Journal of Mineralogical and Petrological Sciences
Online ISSN : 1349-3825
Print ISSN : 1345-6296
Metamorphic history and tectonic evolution of the Himalayan UHP eclogites in Kaghan valley, Pakistan
Hafiz Ur REHMANHiroshi YAMAMOTOM. Ayub Khan KHALILEizo NAKAMURAMuhammad ZAFARTahseenullah KHAN
Author information

2008 Volume 103 Issue 4 Pages 242-254


Eclogites of the Kaghan valley, Pakistan Himalaya were investigated petrographically and geochemically. Based on petrography, geochemistry and mineral compositions, metamorphic history and a reasonable tectonic model are proposed. Eclogites exposed in the Kaghan valley are classified into two groups. Group I eclogites appear as massive and Group II are lens-type. Group I eclogites have a mineral assemblage of garnet, omphacitic clinopyroxene, quartz, symplectite with rare epidote and phengite. Accessory minerals include abundant zircon, rutile, ilmenite, and rare apatite. Group II eclogites have a mineral assemblage of garnet, omphacitic clinopyroxene, phengite, quartz/coesite, epidote, and symplectite.
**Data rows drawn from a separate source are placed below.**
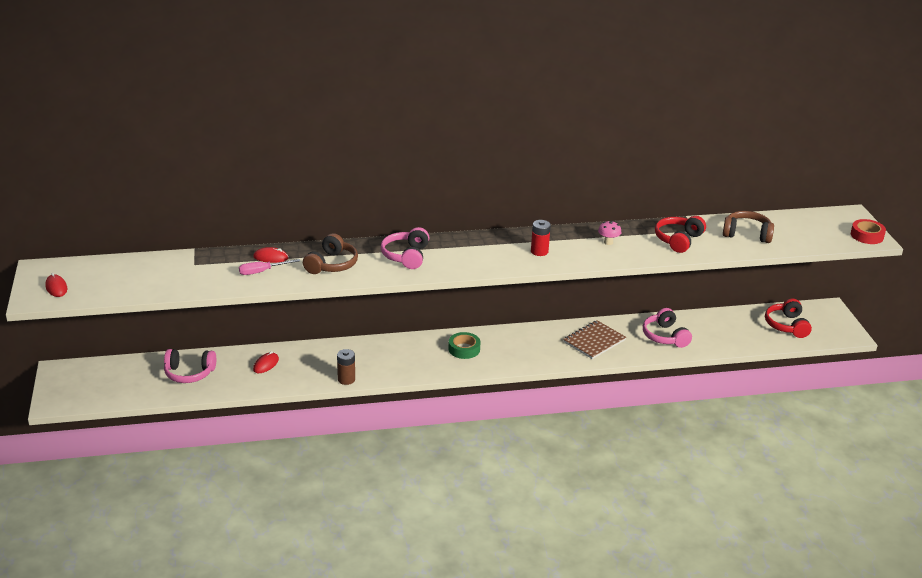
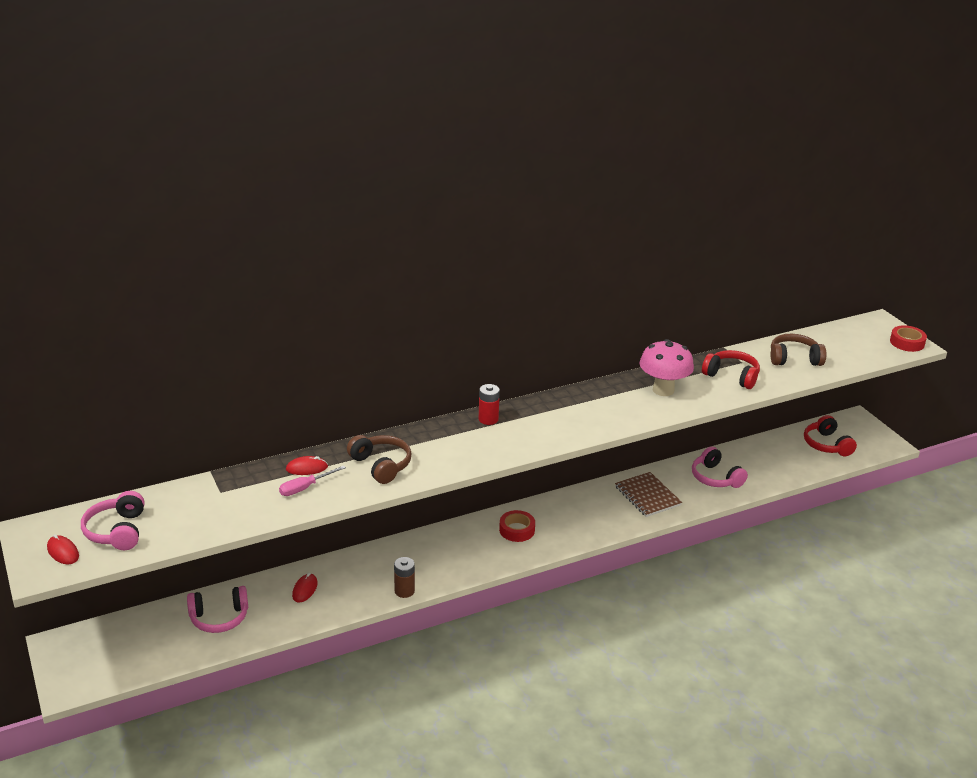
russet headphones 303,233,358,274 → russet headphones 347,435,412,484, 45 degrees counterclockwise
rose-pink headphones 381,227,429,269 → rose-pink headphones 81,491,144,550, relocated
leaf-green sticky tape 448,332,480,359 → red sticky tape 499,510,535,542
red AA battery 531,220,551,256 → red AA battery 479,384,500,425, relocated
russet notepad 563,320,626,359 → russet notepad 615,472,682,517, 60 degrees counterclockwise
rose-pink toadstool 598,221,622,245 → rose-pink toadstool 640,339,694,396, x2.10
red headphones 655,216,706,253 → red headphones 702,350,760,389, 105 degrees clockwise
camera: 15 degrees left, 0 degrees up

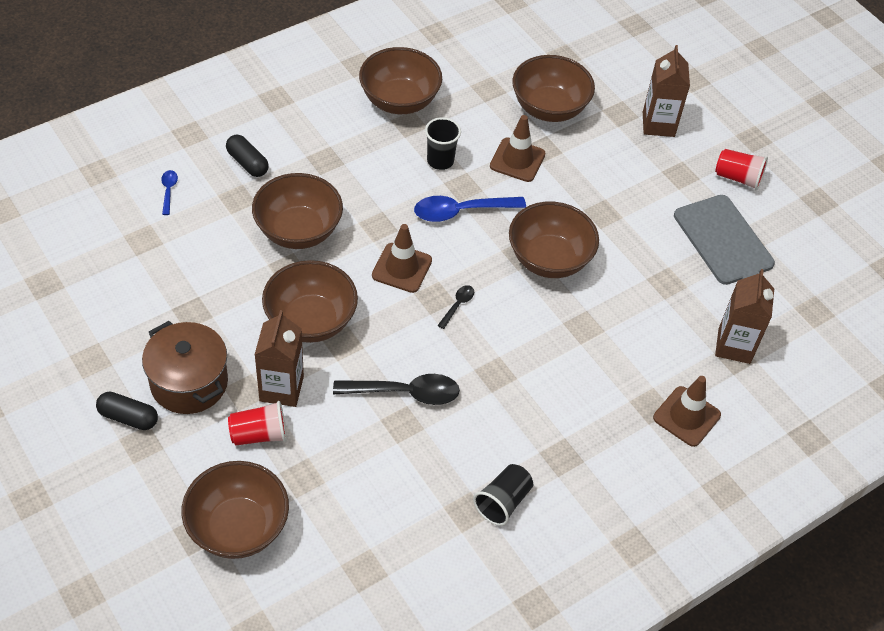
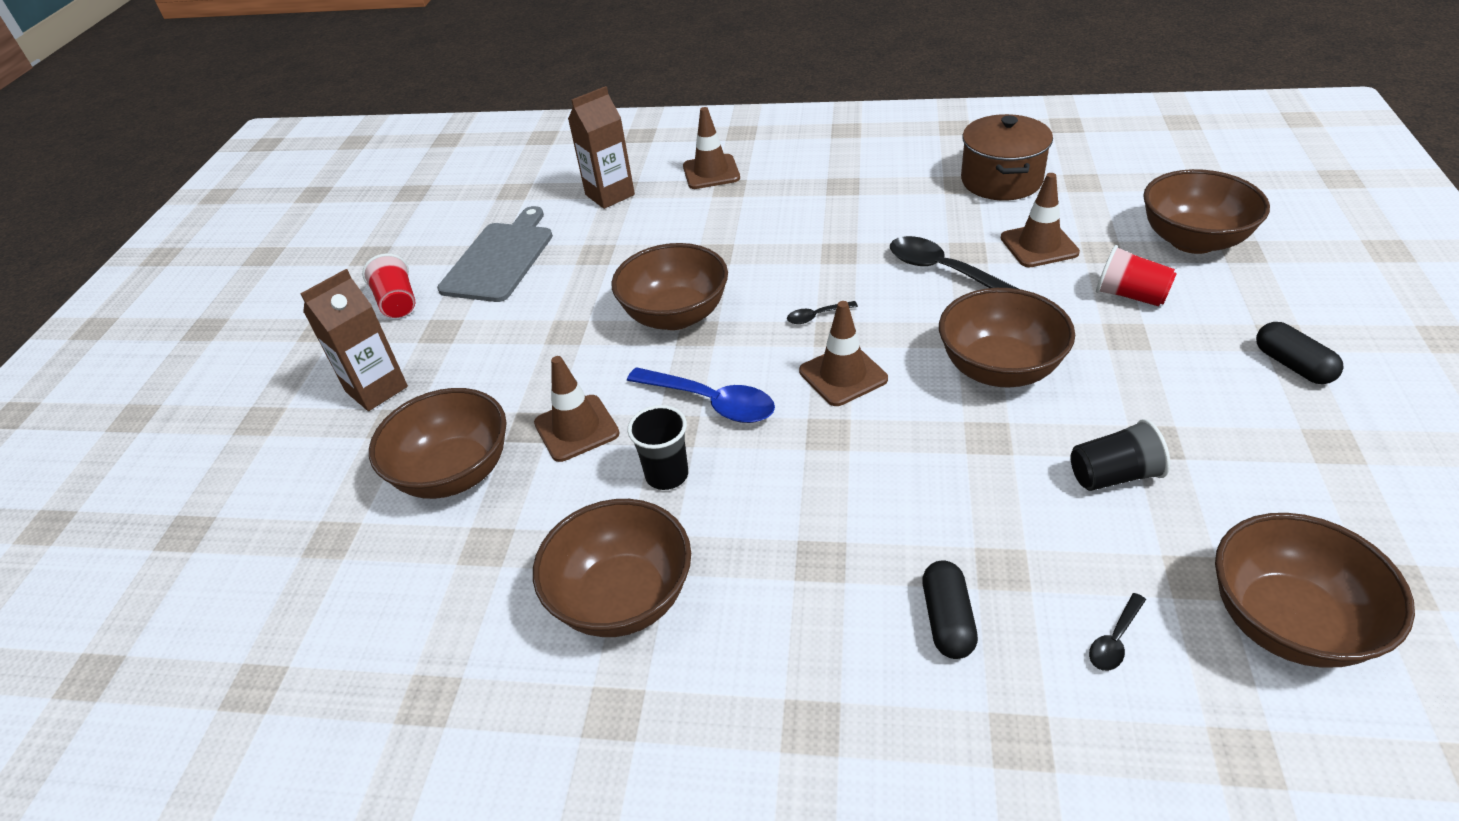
russet cooking pot 142,321,228,414 → russet cooking pot 961,114,1053,200, relocated
blue teaspoon 161,170,178,215 → jet-black teaspoon 1089,593,1146,671
russet bowl 252,173,343,249 → russet bowl 1215,513,1415,668, relocated
russet carton 255,310,304,407 → -
jet-black cup 473,464,533,526 → jet-black cup 1071,419,1170,491, relocated
- → russet safety cone 1001,173,1080,267
camera: 130 degrees left, 10 degrees down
In accessory minerals rutile and ilmenite are common while zircon and apatite are rare. Different types of protolith are proposed for these eclogites. Group I eclogites have higher FeO and TiO2 contents and trace element contents, and seem to be derived from gabbroic protolith. Group II eclogites have lower FeO and TiO2 and trace element contents and were derived from basalts. Pressure-temperature-time path was constructed for the Kaghan valley eclogites using various mineral assemblages along with textural relationship and inclusions study. At least three distinct metamorphic stages were identified. The first stage is the prograde garnet growth stage deduced from the inclusion paragenesis in garnet core. The second stage records the ultrahigh-pressure metamorphic stage deduced from the presence of coesite inclusions in omphacitic clinopyroxene. The third stage is the decompression stage and is deduced from the quartz-albite-amphibole symplectite portions. These petrological and geochemical results combined with isotopic ages reported elsewhere indicate that basalts and associated gabbroic dikes were emplaced at about 267 Ma when the Indian plate was moving northward and passing above an unknown hot spot. The closure of the Tethys and initiation of collision of the Indian plate with the Kohistan-Ladakh Island Arc is reported from 65-50 Ma. After that the leading-edge of the Indian plate underwent eclogite facies metamorphism at 49 Ma and when it reached to depths of about 100 km, the ultrahigh-pressure metamorphic event took place at 46 Ma.